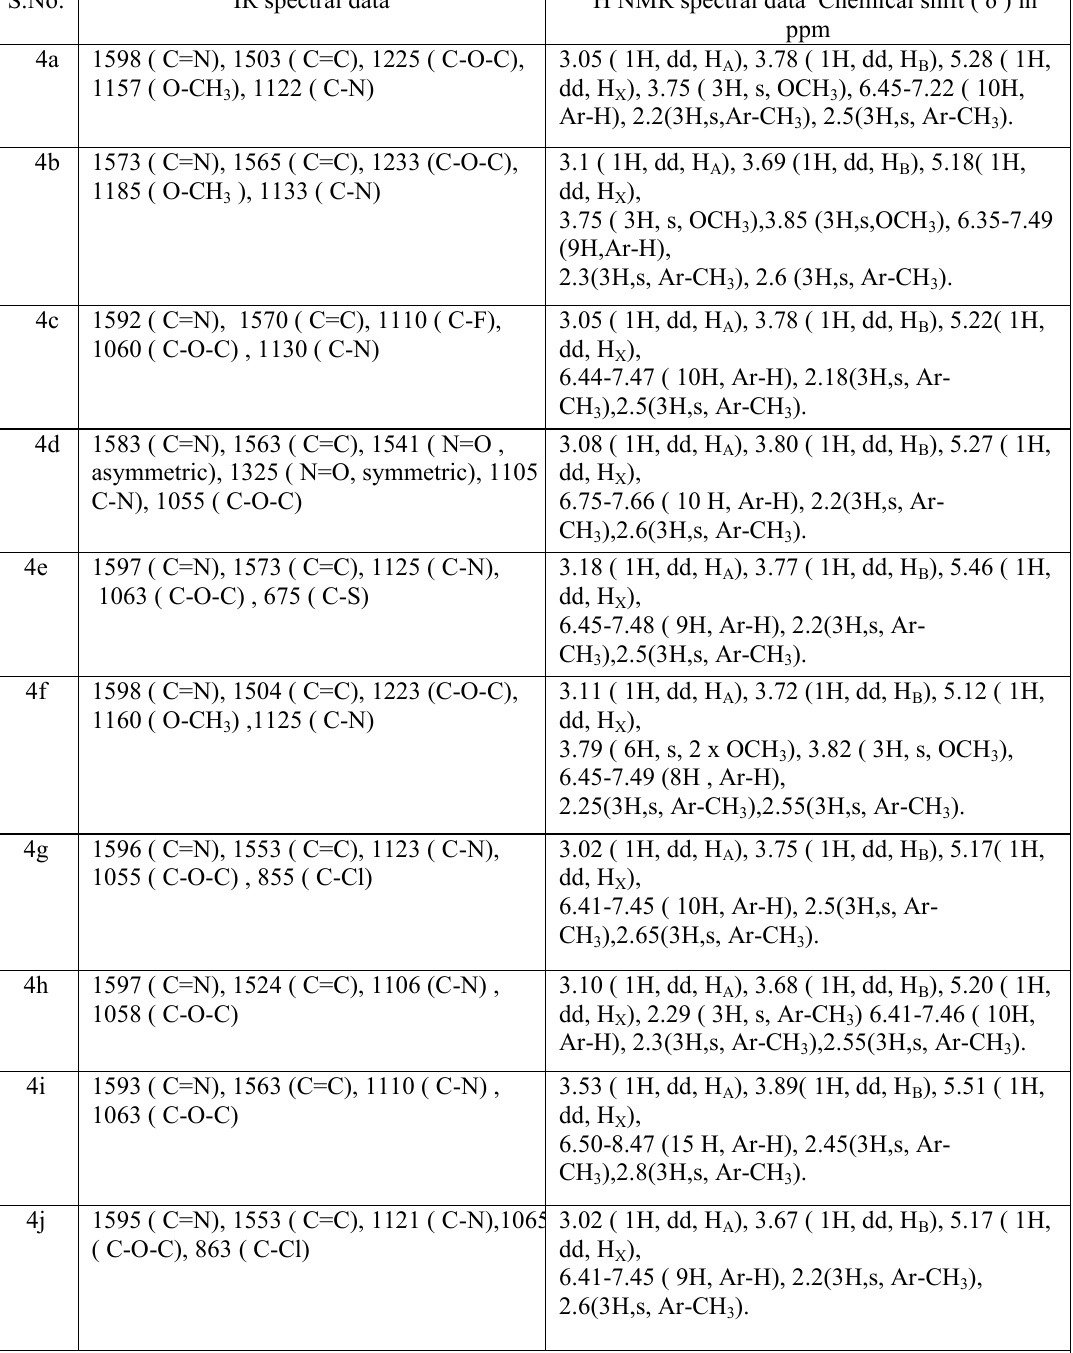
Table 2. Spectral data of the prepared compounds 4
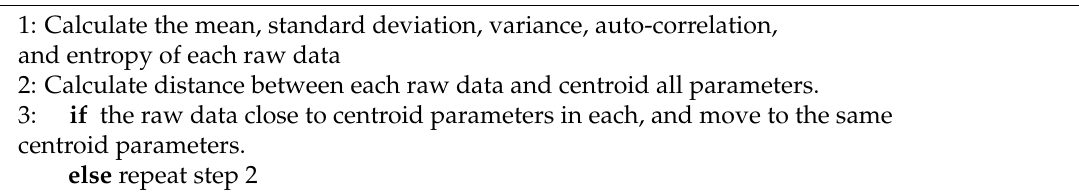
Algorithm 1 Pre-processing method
==========
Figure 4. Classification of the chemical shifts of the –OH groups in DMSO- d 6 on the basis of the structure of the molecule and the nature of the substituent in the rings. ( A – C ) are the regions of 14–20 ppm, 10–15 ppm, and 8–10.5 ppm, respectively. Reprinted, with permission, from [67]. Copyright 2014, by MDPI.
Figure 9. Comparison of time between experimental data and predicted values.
==========
Your answer must be a single number: the count of lines above that hold the word "Figure".

ANSWER AREA: 2